• JOB
Reproduce the following data verbatim, every line from first to last.

+++

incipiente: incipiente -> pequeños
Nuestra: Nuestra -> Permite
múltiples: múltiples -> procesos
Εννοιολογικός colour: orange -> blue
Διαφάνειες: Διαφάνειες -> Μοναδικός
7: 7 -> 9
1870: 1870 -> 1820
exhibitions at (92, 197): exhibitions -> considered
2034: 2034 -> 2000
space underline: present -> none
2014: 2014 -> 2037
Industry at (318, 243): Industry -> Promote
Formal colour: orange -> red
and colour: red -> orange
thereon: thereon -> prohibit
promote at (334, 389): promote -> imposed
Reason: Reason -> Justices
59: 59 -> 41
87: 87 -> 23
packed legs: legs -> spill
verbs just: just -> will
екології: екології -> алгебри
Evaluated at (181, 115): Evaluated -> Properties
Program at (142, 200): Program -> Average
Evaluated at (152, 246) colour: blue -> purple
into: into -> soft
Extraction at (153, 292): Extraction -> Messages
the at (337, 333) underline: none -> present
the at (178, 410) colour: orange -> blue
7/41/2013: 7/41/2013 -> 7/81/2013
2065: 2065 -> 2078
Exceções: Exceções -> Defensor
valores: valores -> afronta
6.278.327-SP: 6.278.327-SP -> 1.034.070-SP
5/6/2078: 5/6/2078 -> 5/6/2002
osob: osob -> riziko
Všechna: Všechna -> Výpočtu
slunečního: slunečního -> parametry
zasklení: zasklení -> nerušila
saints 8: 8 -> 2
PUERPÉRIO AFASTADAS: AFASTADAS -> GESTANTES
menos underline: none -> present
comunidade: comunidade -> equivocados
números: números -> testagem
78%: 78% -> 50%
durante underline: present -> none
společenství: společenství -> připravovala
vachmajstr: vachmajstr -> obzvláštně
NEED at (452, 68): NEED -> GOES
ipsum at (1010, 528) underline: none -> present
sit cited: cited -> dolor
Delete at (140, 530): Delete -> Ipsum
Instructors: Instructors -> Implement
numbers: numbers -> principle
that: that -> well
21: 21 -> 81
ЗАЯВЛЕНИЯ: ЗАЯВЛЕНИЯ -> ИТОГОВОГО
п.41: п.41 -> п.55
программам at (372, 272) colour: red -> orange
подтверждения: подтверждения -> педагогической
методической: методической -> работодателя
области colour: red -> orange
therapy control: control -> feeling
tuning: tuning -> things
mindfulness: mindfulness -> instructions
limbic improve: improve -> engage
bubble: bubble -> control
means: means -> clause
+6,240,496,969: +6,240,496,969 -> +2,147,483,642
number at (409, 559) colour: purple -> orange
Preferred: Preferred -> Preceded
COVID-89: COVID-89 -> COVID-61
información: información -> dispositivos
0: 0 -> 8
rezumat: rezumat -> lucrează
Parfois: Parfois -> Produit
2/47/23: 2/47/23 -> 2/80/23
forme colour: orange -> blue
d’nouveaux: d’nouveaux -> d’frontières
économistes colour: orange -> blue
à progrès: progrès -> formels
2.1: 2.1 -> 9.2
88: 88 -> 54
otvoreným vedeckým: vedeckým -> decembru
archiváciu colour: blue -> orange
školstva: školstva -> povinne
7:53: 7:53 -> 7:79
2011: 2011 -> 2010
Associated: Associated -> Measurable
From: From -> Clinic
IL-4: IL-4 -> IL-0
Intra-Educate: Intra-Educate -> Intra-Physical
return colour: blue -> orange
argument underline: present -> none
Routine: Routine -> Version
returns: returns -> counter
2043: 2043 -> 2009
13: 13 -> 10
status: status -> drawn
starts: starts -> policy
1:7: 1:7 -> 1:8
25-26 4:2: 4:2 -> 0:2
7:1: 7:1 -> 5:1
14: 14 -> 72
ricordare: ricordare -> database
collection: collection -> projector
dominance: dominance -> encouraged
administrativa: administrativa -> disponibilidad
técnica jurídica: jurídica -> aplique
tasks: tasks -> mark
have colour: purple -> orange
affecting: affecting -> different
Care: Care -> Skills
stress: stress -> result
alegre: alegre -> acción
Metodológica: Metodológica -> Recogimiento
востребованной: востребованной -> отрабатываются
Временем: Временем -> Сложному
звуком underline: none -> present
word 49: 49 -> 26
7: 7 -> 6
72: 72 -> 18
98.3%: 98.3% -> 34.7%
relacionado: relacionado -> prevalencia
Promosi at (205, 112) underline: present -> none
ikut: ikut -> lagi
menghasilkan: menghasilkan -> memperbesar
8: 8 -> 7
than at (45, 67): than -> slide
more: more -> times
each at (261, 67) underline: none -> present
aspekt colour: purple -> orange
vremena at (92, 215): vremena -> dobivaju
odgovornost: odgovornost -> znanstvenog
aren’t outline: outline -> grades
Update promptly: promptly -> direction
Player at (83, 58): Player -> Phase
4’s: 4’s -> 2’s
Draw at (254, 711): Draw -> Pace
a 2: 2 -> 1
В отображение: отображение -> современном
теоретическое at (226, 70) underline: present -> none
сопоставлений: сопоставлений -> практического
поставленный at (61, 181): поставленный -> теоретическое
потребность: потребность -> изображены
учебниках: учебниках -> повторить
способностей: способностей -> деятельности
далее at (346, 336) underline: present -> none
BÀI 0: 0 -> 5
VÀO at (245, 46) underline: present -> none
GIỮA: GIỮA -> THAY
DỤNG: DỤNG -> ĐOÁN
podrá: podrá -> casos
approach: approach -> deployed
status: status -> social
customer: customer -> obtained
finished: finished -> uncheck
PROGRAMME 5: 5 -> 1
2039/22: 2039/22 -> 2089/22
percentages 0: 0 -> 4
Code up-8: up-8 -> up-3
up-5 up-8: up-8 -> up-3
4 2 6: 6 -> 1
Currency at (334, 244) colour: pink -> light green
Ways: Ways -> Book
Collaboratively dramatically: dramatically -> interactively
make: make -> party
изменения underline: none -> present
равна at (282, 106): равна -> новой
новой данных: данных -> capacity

+++

• SOLUTION TO THIS PROBLEM
incipiente: incipiente -> pequeños
Nuestra: Nuestra -> Permite
múltiples: múltiples -> procesos
Εννοιολογικός colour: orange -> blue
Διαφάνειες: Διαφάνειες -> Μοναδικός
7: 7 -> 9
1870: 1870 -> 1820
exhibitions at (92, 197): exhibitions -> considered
2034: 2034 -> 2000
space underline: present -> none
2014: 2014 -> 2037
Industry at (318, 243): Industry -> Promote
Formal colour: orange -> red
and colour: red -> orange
thereon: thereon -> prohibit
promote at (334, 389): promote -> imposed
Reason: Reason -> Justices
59: 59 -> 41
87: 87 -> 23
packed legs: legs -> spill
verbs just: just -> will
екології: екології -> алгебри
Evaluated at (181, 115): Evaluated -> Properties
Program at (142, 200): Program -> Average
Evaluated at (152, 246) colour: blue -> purple
into: into -> soft
Extraction at (153, 292): Extraction -> Messages
the at (337, 333) underline: none -> present
the at (178, 410) colour: orange -> blue
7/41/2013: 7/41/2013 -> 7/81/2013
2065: 2065 -> 2078
Exceções: Exceções -> Defensor
valores: valores -> afronta
6.278.327-SP: 6.278.327-SP -> 1.034.070-SP
5/6/2078: 5/6/2078 -> 5/6/2002
osob: osob -> riziko
Všechna: Všechna -> Výpočtu
slunečního: slunečního -> parametry
zasklení: zasklení -> nerušila
saints 8: 8 -> 2
PUERPÉRIO AFASTADAS: AFASTADAS -> GESTANTES
menos underline: none -> present
comunidade: comunidade -> equivocados
números: números -> testagem
78%: 78% -> 50%
durante underline: present -> none
společenství: společenství -> připravovala
vachmajstr: vachmajstr -> obzvláštně
NEED at (452, 68): NEED -> GOES
ipsum at (1010, 528) underline: none -> present
sit cited: cited -> dolor
Delete at (140, 530): Delete -> Ipsum
Instructors: Instructors -> Implement
numbers: numbers -> principle
that: that -> well
21: 21 -> 81
ЗАЯВЛЕНИЯ: ЗАЯВЛЕНИЯ -> ИТОГОВОГО
п.41: п.41 -> п.55
программам at (372, 272) colour: red -> orange
подтверждения: подтверждения -> педагогической
методической: методической -> работодателя
области colour: red -> orange
therapy control: control -> feeling
tuning: tuning -> things
mindfulness: mindfulness -> instructions
limbic improve: improve -> engage
bubble: bubble -> control
means: means -> clause
+6,240,496,969: +6,240,496,969 -> +2,147,483,642
number at (409, 559) colour: purple -> orange
Preferred: Preferred -> Preceded
COVID-89: COVID-89 -> COVID-61
información: información -> dispositivos
0: 0 -> 8
rezumat: rezumat -> lucrează
Parfois: Parfois -> Produit
2/47/23: 2/47/23 -> 2/80/23
forme colour: orange -> blue
d’nouveaux: d’nouveaux -> d’frontières
économistes colour: orange -> blue
à progrès: progrès -> formels
2.1: 2.1 -> 9.2
88: 88 -> 54
otvoreným vedeckým: vedeckým -> decembru
archiváciu colour: blue -> orange
školstva: školstva -> povinne
7:53: 7:53 -> 7:79
2011: 2011 -> 2010
Associated: Associated -> Measurable
From: From -> Clinic
IL-4: IL-4 -> IL-0
Intra-Educate: Intra-Educate -> Intra-Physical
return colour: blue -> orange
argument underline: present -> none
Routine: Routine -> Version
returns: returns -> counter
2043: 2043 -> 2009
13: 13 -> 10
status: status -> drawn
starts: starts -> policy
1:7: 1:7 -> 1:8
25-26 4:2: 4:2 -> 0:2
7:1: 7:1 -> 5:1
14: 14 -> 72
ricordare: ricordare -> database
collection: collection -> projector
dominance: dominance -> encouraged
administrativa: administrativa -> disponibilidad
técnica jurídica: jurídica -> aplique
tasks: tasks -> mark
have colour: purple -> orange
affecting: affecting -> different
Care: Care -> Skills
stress: stress -> result
alegre: alegre -> acción
Metodológica: Metodológica -> Recogimiento
востребованной: востребованной -> отрабатываются
Временем: Временем -> Сложному
звуком underline: none -> present
word 49: 49 -> 26
7: 7 -> 6
72: 72 -> 18
98.3%: 98.3% -> 34.7%
relacionado: relacionado -> prevalencia
Promosi at (205, 112) underline: present -> none
ikut: ikut -> lagi
menghasilkan: menghasilkan -> memperbesar
8: 8 -> 7
than at (45, 67): than -> slide
more: more -> times
each at (261, 67) underline: none -> present
aspekt colour: purple -> orange
vremena at (92, 215): vremena -> dobivaju
odgovornost: odgovornost -> znanstvenog
aren’t outline: outline -> grades
Update promptly: promptly -> direction
Player at (83, 58): Player -> Phase
4’s: 4’s -> 2’s
Draw at (254, 711): Draw -> Pace
a 2: 2 -> 1
В отображение: отображение -> современном
теоретическое at (226, 70) underline: present -> none
сопоставлений: сопоставлений -> практического
поставленный at (61, 181): поставленный -> теоретическое
потребность: потребность -> изображены
учебниках: учебниках -> повторить
способностей: способностей -> деятельности
далее at (346, 336) underline: present -> none
BÀI 0: 0 -> 5
VÀO at (245, 46) underline: present -> none
GIỮA: GIỮA -> THAY
DỤNG: DỤNG -> ĐOÁN
podrá: podrá -> casos
approach: approach -> deployed
status: status -> social
customer: customer -> obtained
finished: finished -> uncheck
PROGRAMME 5: 5 -> 1
2039/22: 2039/22 -> 2089/22
percentages 0: 0 -> 4
Code up-8: up-8 -> up-3
up-5 up-8: up-8 -> up-3
4 2 6: 6 -> 1
Currency at (334, 244) colour: pink -> light green
Ways: Ways -> Book
Collaboratively dramatically: dramatically -> interactively
make: make -> party
изменения underline: none -> present
равна at (282, 106): равна -> новой
новой данных: данных -> capacity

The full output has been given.